Neiderbach v 7-Eleven, Inc.
2008 NY Slip Op 09050 [56 AD3d 632]
November 18, 2008
Appellate Division, Second Department
Published by New York State Law Reporting Bureau pursuant to Judiciary Law § 431.
As corrected through Wednesday, January 7, 2009


Rochelle Neiderbach, Respondent,
v
7-Eleven, Inc., et al., Appellants.

[*1] Sobel & Kelly, P.C., Huntington, N.Y. (Robert E. Schleier, Jr., of counsel), for appellants.

Raskin & Kremins, LLP, New York, N.Y. (Alexander J. Wulwick of counsel), for respondent.

In an action to recover damages for personal injuries, the defendants appeal from an order of the Supreme Court, Kings County (Johnson, J.), dated December 10, 2007, which denied their motion for summary judgment dismissing the complaint.

Ordered that the order is reversed, on the law, with costs, and the defendants' motion for summary judgment dismissing the complaint is granted.

The plaintiff allegedly tripped and fell over a blue plastic crate on the floor of an aisle in the defendants' store. The crate was about 15 inches high and 12 inches wide, and the aisle was uncluttered. The defendants moved for summary judgment dismissing the complaint contending, inter alia, that the crate which allegedly caused the plaintiff to fall was open and obvious and not inherently dangerous.
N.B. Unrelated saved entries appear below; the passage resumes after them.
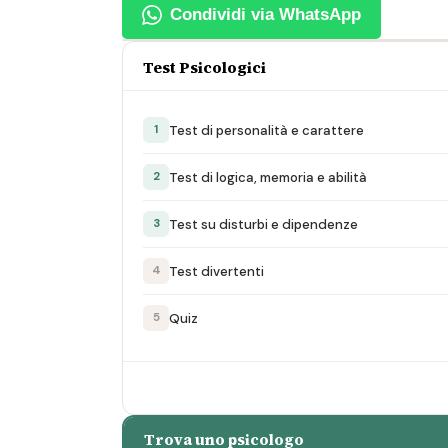
Condividi via WhatsApp
Test Psicologici
Test di personalità e carattere
1
Test di logica, memoria e abilità
2
Test su disturbi e dipendenze
3
Test divertenti
4
Quiz
5
Trova uno psicologo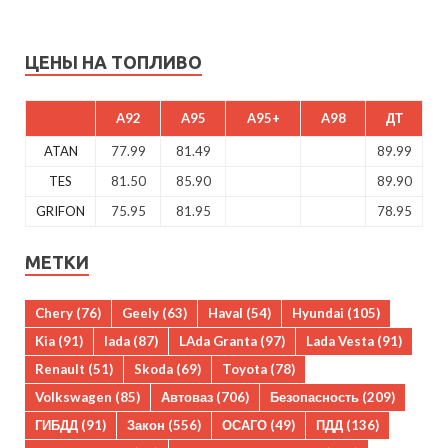
ЦЕНЫ НА ТОПЛИВО
A92
A95
A95+
A98
ДТ
ATAN
77.99
81.49
89.99
TES
81.50
85.90
89.90
GRIFON
75.95
81.95
78.95
МЕТКИ
Chery
(76)
Geely
(63)
Haval
(54)
Hyundai
(105)
Kia
(91)
lada
(87)
LAda Granta
(97)
Lada Vesta
(91)
Renault
(51)
Skoda
(69)
Toyota
(78)
Volkswagen
(85)
Автоваз
(706)
Безопасность
(209)
ГИБДД
(91)
Закон
(556)
ОСАГО
(49)
ПДД
(136)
The Supreme Court denied the motion. We reverse.

A landowner has a duty to maintain his or her premises in a reasonably safe manner (see Basso v Miller, 40 NY2d 233, 241 [1976]). However, he or she has no duty to protect or warn against an open and obvious condition, which as a matter of law is not inherently dangerous (see Cupo v Karfunkel, 1 AD3d 48 [2003]). The defendants established, prima facie, their entitlement to judgment as a matter of law by showing that the crate which allegedly caused the plaintiff to fall was readily observable by the reasonable use of [*2]one's senses and was not inherently dangerous (see Vergara v A & S Twins Constr. Corp., 41 AD3d 588 [2007]; Bernth v King Kullen Grocery Co., Inc., 36 AD3d 844 [2007]; Schoen v King Kullen Grocery Co., 296 AD2d 486 [2002]). In opposition, the plaintiff failed to raise a triable issue of fact (see Alvarez v Prospect Hosp., 68 NY2d 320 [1986]). Accordingly, the Supreme Court should have granted the defendants' motion for summary judgment dismissing the complaint. Rivera, J.P., Lifson, Eng and Chambers, JJ., concur.